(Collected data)
· · ·
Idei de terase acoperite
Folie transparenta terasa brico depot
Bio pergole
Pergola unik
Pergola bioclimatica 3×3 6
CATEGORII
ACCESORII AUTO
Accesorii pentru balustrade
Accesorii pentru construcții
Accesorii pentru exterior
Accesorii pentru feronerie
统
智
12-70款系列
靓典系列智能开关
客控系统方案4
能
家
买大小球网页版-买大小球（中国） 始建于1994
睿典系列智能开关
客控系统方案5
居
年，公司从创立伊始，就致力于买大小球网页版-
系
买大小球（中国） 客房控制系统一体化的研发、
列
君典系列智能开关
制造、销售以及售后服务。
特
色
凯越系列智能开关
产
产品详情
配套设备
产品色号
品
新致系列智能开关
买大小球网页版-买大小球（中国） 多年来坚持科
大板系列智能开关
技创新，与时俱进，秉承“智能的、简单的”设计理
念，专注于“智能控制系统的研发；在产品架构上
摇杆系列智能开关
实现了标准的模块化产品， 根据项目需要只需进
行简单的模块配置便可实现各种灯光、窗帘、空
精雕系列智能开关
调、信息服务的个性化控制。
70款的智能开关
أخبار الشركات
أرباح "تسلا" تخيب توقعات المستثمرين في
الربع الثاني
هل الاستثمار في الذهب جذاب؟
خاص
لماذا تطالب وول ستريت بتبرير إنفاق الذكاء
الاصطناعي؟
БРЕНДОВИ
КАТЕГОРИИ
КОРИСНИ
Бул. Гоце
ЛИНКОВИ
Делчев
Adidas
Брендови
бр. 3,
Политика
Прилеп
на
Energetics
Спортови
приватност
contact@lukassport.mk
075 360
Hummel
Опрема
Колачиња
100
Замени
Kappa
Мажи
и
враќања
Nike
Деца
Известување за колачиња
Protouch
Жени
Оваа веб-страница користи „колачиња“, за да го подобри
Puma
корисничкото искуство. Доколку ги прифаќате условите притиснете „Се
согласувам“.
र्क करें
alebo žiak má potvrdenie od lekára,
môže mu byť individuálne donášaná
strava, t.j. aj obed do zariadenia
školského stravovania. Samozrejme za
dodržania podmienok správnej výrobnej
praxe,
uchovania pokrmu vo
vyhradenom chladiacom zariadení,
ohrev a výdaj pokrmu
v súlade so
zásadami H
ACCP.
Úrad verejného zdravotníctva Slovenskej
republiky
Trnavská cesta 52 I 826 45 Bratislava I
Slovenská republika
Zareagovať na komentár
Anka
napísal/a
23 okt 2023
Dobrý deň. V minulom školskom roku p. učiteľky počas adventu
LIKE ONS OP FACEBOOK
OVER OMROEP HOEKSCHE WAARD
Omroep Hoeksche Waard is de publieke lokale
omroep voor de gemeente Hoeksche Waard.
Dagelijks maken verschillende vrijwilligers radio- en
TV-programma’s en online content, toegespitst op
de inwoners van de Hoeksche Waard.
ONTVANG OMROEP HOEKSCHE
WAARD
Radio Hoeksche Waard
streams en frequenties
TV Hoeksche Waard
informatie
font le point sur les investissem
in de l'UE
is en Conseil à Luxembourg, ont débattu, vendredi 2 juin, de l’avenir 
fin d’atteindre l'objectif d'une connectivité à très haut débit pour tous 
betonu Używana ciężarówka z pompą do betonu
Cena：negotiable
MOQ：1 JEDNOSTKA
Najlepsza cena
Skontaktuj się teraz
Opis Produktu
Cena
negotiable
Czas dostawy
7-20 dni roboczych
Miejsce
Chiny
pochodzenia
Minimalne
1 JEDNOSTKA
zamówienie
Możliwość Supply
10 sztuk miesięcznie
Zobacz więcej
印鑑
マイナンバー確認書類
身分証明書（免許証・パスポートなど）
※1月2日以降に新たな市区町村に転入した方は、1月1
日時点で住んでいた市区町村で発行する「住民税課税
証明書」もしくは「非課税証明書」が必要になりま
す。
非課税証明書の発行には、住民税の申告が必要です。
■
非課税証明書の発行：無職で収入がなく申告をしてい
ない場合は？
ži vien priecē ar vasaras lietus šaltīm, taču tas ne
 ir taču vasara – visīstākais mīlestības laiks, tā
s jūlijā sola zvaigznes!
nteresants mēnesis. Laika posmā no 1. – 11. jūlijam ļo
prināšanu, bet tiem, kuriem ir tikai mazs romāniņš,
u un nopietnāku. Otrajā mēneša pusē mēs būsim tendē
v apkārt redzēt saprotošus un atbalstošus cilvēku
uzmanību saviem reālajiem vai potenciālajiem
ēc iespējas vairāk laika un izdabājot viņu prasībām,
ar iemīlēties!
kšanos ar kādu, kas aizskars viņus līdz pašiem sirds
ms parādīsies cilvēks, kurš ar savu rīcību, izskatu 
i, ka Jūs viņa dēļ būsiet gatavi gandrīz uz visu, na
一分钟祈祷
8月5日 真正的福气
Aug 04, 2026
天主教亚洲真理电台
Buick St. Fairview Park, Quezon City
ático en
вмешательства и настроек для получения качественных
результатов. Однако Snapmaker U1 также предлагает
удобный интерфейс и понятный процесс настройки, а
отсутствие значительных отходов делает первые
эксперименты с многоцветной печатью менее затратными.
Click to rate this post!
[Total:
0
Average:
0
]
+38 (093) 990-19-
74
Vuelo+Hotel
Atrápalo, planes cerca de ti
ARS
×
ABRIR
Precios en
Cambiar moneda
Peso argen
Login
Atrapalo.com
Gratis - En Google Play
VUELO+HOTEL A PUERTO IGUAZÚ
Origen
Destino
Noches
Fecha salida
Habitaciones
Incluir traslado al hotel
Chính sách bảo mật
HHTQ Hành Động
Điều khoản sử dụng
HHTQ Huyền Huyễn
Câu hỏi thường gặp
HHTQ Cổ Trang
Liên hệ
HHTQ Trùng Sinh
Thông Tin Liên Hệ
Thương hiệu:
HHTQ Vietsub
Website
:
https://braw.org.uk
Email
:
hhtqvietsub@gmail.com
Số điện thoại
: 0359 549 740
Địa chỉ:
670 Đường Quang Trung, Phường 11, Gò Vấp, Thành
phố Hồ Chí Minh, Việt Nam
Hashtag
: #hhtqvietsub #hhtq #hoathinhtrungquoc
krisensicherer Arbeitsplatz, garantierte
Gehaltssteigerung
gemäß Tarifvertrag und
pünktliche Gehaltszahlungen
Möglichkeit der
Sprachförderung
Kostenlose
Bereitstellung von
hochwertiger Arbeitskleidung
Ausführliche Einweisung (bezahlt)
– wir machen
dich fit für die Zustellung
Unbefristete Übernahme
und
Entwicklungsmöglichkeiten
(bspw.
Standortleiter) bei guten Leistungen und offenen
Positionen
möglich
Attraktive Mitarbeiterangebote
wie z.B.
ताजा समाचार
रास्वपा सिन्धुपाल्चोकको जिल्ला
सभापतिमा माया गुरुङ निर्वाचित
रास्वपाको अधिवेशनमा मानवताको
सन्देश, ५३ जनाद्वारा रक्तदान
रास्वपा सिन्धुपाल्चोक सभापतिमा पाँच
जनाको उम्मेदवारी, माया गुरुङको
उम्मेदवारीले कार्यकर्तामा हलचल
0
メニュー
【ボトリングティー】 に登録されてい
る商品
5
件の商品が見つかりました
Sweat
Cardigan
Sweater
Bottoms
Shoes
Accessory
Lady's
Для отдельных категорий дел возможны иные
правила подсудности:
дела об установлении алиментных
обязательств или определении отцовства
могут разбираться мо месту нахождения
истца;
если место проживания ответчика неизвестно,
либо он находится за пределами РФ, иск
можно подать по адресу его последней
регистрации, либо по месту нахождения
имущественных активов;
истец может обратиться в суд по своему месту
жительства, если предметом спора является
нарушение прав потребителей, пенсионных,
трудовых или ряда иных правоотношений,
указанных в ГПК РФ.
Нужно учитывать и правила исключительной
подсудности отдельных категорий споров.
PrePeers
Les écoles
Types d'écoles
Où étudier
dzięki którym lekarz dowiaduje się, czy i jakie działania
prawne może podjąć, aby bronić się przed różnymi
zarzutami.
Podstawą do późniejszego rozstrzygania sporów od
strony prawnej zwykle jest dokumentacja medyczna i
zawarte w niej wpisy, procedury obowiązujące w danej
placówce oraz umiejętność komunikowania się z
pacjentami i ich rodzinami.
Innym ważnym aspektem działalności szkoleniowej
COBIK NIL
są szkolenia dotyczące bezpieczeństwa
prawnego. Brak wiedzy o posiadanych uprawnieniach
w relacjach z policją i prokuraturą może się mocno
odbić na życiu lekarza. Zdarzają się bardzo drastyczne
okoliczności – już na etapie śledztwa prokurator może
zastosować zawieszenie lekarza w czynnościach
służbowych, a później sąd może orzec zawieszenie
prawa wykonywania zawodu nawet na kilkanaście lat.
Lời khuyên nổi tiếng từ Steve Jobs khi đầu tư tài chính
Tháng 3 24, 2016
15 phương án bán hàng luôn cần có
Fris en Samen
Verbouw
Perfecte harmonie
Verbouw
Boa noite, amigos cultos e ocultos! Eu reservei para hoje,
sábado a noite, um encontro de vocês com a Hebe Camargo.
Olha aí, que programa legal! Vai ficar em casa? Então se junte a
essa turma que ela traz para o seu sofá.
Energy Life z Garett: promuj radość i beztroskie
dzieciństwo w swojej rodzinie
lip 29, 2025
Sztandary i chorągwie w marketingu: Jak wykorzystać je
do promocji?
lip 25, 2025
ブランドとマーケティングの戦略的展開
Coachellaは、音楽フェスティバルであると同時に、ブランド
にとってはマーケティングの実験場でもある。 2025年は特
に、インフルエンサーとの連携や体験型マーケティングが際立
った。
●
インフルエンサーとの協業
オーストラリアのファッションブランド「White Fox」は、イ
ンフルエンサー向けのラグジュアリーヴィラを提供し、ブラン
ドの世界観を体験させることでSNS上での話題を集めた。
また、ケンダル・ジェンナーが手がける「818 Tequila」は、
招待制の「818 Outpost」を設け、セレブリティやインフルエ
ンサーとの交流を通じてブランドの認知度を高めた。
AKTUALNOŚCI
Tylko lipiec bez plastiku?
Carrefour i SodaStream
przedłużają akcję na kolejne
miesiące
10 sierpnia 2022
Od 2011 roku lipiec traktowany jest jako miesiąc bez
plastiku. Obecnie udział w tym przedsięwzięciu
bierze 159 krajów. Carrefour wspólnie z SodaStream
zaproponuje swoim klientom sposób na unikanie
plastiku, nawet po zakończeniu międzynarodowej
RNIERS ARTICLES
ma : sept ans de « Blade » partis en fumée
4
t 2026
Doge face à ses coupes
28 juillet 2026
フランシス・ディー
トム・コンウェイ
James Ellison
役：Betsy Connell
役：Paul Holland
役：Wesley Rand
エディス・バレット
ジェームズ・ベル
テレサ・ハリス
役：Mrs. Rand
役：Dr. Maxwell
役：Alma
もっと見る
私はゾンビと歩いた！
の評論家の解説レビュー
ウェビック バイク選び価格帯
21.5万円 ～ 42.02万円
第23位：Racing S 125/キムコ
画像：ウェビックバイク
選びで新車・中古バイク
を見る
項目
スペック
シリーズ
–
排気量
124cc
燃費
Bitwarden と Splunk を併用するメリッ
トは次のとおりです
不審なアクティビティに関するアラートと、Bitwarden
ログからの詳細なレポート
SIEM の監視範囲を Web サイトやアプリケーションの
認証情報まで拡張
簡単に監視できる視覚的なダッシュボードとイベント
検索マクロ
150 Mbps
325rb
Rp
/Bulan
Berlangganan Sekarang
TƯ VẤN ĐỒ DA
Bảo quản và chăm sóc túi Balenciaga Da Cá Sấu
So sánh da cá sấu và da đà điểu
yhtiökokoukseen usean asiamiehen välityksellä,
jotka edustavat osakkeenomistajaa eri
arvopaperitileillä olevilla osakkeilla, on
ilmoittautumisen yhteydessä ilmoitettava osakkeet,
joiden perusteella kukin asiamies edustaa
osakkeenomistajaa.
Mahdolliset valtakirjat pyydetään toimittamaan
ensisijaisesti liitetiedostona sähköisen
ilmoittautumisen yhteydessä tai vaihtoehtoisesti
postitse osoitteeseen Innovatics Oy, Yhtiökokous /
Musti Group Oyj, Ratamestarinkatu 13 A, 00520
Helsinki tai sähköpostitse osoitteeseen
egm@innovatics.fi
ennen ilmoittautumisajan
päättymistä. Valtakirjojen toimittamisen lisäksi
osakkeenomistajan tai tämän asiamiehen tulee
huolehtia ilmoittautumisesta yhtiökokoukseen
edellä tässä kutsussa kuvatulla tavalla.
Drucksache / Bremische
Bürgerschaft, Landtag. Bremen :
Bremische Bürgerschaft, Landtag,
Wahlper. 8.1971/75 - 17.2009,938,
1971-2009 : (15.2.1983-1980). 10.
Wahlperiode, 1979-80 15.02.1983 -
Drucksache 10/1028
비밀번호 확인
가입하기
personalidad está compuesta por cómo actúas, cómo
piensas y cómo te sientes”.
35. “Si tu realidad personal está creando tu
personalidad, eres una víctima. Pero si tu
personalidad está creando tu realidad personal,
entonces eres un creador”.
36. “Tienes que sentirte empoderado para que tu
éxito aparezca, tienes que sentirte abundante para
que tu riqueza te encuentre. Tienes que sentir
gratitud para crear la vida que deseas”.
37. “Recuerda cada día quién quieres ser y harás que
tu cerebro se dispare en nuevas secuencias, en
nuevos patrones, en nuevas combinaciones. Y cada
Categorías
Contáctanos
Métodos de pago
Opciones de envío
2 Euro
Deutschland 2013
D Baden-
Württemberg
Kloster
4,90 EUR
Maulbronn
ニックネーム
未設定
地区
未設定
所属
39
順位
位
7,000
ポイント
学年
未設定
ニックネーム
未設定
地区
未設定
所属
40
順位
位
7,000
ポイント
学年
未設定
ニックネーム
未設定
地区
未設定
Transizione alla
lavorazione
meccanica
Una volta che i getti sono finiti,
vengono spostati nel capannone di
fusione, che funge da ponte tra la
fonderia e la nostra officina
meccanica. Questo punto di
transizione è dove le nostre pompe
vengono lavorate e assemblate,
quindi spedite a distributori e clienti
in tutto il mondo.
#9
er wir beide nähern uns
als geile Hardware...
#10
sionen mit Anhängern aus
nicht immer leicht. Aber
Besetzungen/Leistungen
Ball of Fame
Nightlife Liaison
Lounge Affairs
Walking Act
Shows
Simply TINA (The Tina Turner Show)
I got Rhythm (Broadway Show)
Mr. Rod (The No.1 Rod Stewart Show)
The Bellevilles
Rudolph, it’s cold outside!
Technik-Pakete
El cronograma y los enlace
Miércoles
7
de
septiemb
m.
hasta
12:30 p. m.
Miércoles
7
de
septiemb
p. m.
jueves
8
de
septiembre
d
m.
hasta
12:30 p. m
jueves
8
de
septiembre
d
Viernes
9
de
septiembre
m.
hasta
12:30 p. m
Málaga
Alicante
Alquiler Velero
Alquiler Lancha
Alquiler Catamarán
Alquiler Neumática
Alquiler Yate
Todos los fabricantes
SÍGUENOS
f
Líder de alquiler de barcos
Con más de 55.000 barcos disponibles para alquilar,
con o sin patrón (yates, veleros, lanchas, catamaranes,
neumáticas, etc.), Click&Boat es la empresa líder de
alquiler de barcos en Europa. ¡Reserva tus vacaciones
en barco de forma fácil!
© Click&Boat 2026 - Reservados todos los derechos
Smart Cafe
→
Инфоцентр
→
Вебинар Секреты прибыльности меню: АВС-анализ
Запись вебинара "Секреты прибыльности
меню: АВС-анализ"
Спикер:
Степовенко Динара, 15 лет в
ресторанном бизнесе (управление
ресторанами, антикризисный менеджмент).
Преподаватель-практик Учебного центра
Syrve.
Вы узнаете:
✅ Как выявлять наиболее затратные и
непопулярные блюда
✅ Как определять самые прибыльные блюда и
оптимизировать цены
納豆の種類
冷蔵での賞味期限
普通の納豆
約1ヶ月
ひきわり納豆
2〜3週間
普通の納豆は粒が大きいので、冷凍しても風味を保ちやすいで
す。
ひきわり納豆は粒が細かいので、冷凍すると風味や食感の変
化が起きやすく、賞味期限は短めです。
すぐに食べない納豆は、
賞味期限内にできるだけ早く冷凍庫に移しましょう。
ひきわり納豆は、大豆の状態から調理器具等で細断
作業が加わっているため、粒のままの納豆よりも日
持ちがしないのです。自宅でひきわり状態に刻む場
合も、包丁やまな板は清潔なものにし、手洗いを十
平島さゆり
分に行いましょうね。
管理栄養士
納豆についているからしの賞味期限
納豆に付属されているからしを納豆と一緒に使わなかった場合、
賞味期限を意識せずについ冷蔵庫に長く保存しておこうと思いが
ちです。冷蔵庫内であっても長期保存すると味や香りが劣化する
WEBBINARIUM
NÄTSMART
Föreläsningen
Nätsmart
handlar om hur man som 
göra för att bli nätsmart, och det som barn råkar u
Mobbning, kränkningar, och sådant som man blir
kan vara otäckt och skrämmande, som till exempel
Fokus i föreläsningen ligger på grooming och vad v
· · ·
**JOB:**
Rewrite the listing from its first line through the line containing "fin d’atteindre l'objectif", swapping "Nike" for "Reebok" and leaving everything else unchanged.

**RESPONSE TO THE EXERCISE:**
Idei de terase acoperite
Folie transparenta terasa brico depot
Bio pergole
Pergola unik
Pergola bioclimatica 3×3 6
CATEGORII
ACCESORII AUTO
Accesorii pentru balustrade
Accesorii pentru construcții
Accesorii pentru exterior
Accesorii pentru feronerie
统
智
12-70款系列
靓典系列智能开关
客控系统方案4
能
家
买大小球网页版-买大小球（中国） 始建于1994
睿典系列智能开关
客控系统方案5
居
年，公司从创立伊始，就致力于买大小球网页版-
系
买大小球（中国） 客房控制系统一体化的研发、
列
君典系列智能开关
制造、销售以及售后服务。
特
色
凯越系列智能开关
产
产品详情
配套设备
产品色号
品
新致系列智能开关
买大小球网页版-买大小球（中国） 多年来坚持科
大板系列智能开关
技创新，与时俱进，秉承“智能的、简单的”设计理
念，专注于“智能控制系统的研发；在产品架构上
摇杆系列智能开关
实现了标准的模块化产品， 根据项目需要只需进
行简单的模块配置便可实现各种灯光、窗帘、空
精雕系列智能开关
调、信息服务的个性化控制。
70款的智能开关
أخبار الشركات
أرباح "تسلا" تخيب توقعات المستثمرين في
الربع الثاني
هل الاستثمار في الذهب جذاب؟
خاص
لماذا تطالب وول ستريت بتبرير إنفاق الذكاء
الاصطناعي؟
БРЕНДОВИ
КАТЕГОРИИ
КОРИСНИ
Бул. Гоце
ЛИНКОВИ
Делчев
Adidas
Брендови
бр. 3,
Политика
Прилеп
на
Energetics
Спортови
приватност
contact@lukassport.mk
075 360
Hummel
Опрема
Колачиња
100
Замени
Kappa
Мажи
и
враќања
Reebok
Деца
Известување за колачиња
Protouch
Жени
Оваа веб-страница користи „колачиња“, за да го подобри
Puma
корисничкото искуство. Доколку ги прифаќате условите притиснете „Се
согласувам“.
र्क करें
alebo žiak má potvrdenie od lekára,
môže mu byť individuálne donášaná
strava, t.j. aj obed do zariadenia
školského stravovania. Samozrejme za
dodržania podmienok správnej výrobnej
praxe,
uchovania pokrmu vo
vyhradenom chladiacom zariadení,
ohrev a výdaj pokrmu
v súlade so
zásadami H
ACCP.
Úrad verejného zdravotníctva Slovenskej
republiky
Trnavská cesta 52 I 826 45 Bratislava I
Slovenská republika
Zareagovať na komentár
Anka
napísal/a
23 okt 2023
Dobrý deň. V minulom školskom roku p. učiteľky počas adventu
LIKE ONS OP FACEBOOK
OVER OMROEP HOEKSCHE WAARD
Omroep Hoeksche Waard is de publieke lokale
omroep voor de gemeente Hoeksche Waard.
Dagelijks maken verschillende vrijwilligers radio- en
TV-programma’s en online content, toegespitst op
de inwoners van de Hoeksche Waard.
ONTVANG OMROEP HOEKSCHE
WAARD
Radio Hoeksche Waard
streams en frequenties
TV Hoeksche Waard
informatie
font le point sur les investissem
in de l'UE
is en Conseil à Luxembourg, ont débattu, vendredi 2 juin, de l’avenir 
fin d’atteindre l'objectif d'une connectivité à très haut débit pour tous 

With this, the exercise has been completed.